Something may be attributed to the direct and definite action of the surrounding conditions of life, such as abundant food, heat or moisture; and lastly, many characters of slight physiological importance, some indeed of considerable importance, have been gained through sexual selection.
No doubt man, as well as every other animal, presents structures, which seem to our limited knowledge, not to be now of any service to him, nor to have been so formerly, either for the general conditions of life, or in the relations of one sex to the other. Such structures cannot be accounted for by any form of selection, or by the inherited effects of the use and disuse of parts. We know, however, that many strange and strongly-marked peculiarities of structure occasionally appear in our domesticated productions, and if their unknown causes were to act more uniformly, they would probably become common to all the individuals of the species. We may hope hereafter to understand something about the causes of such occasional modifications, especially through the study of monstrosities: hence the labours of experimentalists, such as those of M. Camille Dareste, are full of promise for the future. In general we can only say that the cause of each slight variation and of each monstrosity lies much more in the constitution of the organism, than in the nature of the surrounding conditions; though new and changed conditions certainly play an important part in exciting organic changes of many kinds.

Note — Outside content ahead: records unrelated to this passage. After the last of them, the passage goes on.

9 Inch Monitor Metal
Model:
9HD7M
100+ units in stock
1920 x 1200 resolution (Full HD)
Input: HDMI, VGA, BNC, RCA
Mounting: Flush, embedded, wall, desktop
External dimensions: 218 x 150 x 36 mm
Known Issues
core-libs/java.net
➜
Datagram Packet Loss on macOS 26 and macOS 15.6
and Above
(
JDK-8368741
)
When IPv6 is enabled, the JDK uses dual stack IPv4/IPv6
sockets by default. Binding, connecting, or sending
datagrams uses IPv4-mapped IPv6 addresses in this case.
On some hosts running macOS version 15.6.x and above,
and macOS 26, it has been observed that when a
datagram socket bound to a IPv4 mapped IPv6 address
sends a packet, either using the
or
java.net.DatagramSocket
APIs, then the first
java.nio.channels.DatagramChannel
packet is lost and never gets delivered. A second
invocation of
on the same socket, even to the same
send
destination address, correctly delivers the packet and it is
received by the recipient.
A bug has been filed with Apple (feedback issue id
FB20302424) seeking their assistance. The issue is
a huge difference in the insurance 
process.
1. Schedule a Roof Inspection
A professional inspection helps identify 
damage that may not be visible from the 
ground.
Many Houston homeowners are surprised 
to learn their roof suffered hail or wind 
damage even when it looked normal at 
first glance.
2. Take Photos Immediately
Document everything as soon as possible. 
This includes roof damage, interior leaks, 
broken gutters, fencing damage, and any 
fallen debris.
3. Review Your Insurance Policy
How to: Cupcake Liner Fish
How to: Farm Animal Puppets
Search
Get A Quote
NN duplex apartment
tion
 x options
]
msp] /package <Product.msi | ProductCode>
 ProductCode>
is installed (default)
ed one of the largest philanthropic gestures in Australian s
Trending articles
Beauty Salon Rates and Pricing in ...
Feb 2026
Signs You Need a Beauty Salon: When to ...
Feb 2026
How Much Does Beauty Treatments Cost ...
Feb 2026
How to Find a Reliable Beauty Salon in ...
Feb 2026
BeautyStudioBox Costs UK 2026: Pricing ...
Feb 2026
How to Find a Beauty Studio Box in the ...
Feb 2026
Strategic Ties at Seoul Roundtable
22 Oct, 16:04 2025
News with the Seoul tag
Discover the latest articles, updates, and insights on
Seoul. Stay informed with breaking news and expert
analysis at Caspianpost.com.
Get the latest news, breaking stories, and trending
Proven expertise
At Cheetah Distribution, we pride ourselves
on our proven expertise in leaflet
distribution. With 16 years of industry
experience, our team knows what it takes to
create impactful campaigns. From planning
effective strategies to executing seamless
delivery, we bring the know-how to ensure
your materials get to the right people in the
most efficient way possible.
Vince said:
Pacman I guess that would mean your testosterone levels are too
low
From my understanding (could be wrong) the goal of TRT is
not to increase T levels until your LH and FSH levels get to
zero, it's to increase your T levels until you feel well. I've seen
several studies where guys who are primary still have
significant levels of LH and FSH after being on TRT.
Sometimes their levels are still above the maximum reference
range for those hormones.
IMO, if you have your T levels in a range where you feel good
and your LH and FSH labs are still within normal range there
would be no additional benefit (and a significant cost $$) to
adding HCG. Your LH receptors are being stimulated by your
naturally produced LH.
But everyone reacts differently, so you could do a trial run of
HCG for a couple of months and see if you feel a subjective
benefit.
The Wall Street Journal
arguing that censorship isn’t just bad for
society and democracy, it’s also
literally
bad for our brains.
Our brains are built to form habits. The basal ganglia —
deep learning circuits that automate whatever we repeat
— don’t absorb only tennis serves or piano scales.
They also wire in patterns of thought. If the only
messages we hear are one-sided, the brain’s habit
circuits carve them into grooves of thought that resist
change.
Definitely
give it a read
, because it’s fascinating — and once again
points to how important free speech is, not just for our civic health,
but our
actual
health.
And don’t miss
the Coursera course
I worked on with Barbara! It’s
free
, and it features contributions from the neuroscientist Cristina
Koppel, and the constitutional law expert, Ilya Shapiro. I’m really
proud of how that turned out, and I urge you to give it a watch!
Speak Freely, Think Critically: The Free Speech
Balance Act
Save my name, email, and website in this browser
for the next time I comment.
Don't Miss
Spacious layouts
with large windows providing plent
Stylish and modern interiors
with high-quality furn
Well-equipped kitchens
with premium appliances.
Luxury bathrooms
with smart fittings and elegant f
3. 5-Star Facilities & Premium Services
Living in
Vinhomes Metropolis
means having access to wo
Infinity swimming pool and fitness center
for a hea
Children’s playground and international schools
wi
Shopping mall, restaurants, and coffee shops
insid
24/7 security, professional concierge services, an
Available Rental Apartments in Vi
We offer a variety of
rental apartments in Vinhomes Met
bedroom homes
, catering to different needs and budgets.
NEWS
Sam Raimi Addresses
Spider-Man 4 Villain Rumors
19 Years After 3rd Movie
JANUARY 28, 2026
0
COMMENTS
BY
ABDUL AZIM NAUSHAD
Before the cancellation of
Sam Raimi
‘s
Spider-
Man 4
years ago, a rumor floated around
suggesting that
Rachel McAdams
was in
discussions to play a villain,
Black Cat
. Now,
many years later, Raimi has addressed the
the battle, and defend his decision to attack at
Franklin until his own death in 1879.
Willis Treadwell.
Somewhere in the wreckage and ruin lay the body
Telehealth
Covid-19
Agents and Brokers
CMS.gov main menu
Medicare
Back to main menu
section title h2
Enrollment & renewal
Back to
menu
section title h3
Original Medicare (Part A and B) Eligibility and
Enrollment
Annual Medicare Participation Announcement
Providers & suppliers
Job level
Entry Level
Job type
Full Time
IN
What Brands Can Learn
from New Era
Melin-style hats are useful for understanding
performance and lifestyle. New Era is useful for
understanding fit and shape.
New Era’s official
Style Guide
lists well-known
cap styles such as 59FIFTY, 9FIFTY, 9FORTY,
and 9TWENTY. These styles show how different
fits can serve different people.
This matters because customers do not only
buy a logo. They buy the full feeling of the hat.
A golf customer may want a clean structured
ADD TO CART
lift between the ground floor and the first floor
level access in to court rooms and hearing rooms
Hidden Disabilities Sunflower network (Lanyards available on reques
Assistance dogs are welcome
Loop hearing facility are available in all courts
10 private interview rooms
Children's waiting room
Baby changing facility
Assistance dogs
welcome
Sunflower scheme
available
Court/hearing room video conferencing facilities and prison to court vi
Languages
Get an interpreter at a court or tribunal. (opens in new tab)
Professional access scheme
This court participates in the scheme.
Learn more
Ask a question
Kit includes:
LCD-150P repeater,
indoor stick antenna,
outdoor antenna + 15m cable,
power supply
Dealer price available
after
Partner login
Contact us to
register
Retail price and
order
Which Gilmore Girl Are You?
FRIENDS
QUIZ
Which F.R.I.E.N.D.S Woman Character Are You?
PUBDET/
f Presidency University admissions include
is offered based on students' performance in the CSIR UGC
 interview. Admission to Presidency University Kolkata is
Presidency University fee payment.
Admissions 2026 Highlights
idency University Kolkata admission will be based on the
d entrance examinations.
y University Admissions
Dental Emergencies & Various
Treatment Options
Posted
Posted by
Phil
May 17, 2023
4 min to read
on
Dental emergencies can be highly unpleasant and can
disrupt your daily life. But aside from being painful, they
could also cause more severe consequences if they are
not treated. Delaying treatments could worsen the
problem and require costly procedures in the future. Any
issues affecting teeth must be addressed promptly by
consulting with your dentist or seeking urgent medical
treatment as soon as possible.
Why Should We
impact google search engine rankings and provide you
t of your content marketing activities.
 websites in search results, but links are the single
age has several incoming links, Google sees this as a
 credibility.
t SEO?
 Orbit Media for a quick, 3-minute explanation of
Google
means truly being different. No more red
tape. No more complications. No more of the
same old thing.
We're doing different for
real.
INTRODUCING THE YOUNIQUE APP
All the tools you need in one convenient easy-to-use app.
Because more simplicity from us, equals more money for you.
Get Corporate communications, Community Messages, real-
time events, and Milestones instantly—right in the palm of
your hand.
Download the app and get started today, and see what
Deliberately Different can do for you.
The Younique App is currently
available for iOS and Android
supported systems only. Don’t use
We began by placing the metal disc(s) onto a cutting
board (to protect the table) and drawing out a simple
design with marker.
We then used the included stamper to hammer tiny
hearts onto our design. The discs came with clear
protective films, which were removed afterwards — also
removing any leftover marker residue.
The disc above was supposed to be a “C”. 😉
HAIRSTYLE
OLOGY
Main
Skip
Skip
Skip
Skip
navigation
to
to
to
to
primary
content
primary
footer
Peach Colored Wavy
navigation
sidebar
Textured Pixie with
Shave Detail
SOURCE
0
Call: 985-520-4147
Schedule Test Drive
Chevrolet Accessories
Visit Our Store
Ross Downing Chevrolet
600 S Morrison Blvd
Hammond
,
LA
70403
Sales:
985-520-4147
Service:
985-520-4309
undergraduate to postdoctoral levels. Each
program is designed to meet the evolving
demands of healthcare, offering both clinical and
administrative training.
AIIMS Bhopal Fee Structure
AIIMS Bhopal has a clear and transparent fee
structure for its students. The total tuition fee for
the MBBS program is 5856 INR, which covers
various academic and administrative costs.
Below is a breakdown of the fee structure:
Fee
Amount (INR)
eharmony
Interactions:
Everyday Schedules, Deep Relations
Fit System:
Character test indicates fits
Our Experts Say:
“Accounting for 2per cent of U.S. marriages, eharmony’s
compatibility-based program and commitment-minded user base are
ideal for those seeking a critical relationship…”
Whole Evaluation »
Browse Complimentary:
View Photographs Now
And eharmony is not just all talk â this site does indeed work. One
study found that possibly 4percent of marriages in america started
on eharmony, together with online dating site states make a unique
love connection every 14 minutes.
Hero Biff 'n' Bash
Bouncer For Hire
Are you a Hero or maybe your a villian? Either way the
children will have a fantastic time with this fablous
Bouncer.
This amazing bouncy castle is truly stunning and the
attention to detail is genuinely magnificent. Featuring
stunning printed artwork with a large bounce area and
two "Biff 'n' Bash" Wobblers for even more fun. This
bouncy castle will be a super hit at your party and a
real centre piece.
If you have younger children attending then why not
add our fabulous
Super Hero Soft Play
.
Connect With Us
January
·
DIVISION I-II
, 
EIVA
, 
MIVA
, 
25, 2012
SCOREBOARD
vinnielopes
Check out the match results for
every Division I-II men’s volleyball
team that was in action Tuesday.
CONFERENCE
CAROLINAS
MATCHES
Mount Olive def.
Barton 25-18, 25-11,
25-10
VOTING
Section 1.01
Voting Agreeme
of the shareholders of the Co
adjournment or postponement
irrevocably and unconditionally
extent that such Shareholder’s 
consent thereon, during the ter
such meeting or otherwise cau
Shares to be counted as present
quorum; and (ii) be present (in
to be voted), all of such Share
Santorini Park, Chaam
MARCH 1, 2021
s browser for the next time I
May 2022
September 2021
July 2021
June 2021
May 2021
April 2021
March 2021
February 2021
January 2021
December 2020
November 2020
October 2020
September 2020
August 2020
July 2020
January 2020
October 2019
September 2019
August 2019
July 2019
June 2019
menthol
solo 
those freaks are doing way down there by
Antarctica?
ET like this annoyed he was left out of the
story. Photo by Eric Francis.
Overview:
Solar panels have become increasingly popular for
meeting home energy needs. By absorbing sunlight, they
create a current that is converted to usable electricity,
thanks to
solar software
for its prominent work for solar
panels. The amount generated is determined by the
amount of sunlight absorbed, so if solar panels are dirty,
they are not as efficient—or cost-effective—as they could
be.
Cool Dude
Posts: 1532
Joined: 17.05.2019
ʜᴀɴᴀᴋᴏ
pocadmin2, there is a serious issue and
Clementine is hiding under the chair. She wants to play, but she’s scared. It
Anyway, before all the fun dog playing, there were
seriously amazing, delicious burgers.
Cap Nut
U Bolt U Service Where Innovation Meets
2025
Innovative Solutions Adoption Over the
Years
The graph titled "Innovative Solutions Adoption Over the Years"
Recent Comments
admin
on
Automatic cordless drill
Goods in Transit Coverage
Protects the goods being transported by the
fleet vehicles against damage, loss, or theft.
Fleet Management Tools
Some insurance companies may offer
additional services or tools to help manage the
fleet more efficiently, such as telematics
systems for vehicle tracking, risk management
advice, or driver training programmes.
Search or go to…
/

Through the means just specified, aided perhaps by others as yet undiscovered, man has been raised to his present state. But since he attained to the rank of manhood, he has diverged into distinct races, or as they may be more fitly called, sub-species. Some of these, such as the Negro and European, are so distinct that, if specimens had been brought to a naturalist without any further information, they would undoubtedly have been considered by him as good and true species. Nevertheless all the races agree in so many unimportant details of structure and in so many mental peculiarities that these can be accounted for only by inheritance from a common progenitor; and a progenitor thus characterised would probably deserve to rank as man.
It must not be supposed that the divergence of each race from the other races, and of all from a common stock, can be traced back to any one pair of progenitors. On the contrary, at every stage in the process of modification, all the individuals which were in any way better fitted for their conditions of life, though in different degrees, would have survived in greater numbers than the less well-fitted. The process would have been like that followed by man, when he does not intentionally select particular individuals, but breeds from all the superior individuals, and neglects the inferior. He thus slowly but surely modifies his stock, and unconsciously forms a new strain. So with respect to modifications acquired independently of selection, and due to variations arising from the nature of the organism and the action of the surrounding conditions, or from changed habits of life, no single pair will have been modified much more than the other pairs inhabiting the same country, for all will have been continually blended through free intercrossing.
By considering the embryological structure of man,--the homologies which he presents with the lower animals,--the rudiments which he retains,--and the reversions to which he is liable, we can partly recall in imagination the former condition of our early progenitors; and can approximately place them in their proper place in the zoological series. We thus learn that man is descended from a hairy, tailed quadruped, probably arboreal in its habits, and an inhabitant of the Old World. This creature, if its whole structure had been examined by a naturalist, would have been classed amongst the Quadrumana, as surely as the still more ancient progenitor of the Old and New World monkeys. The Quadrumana and all the higher mammals are probably derived from an ancient marsupial animal, and this through a long line of diversified forms, from some amphibian-like creature, and this again from some fish-like animal.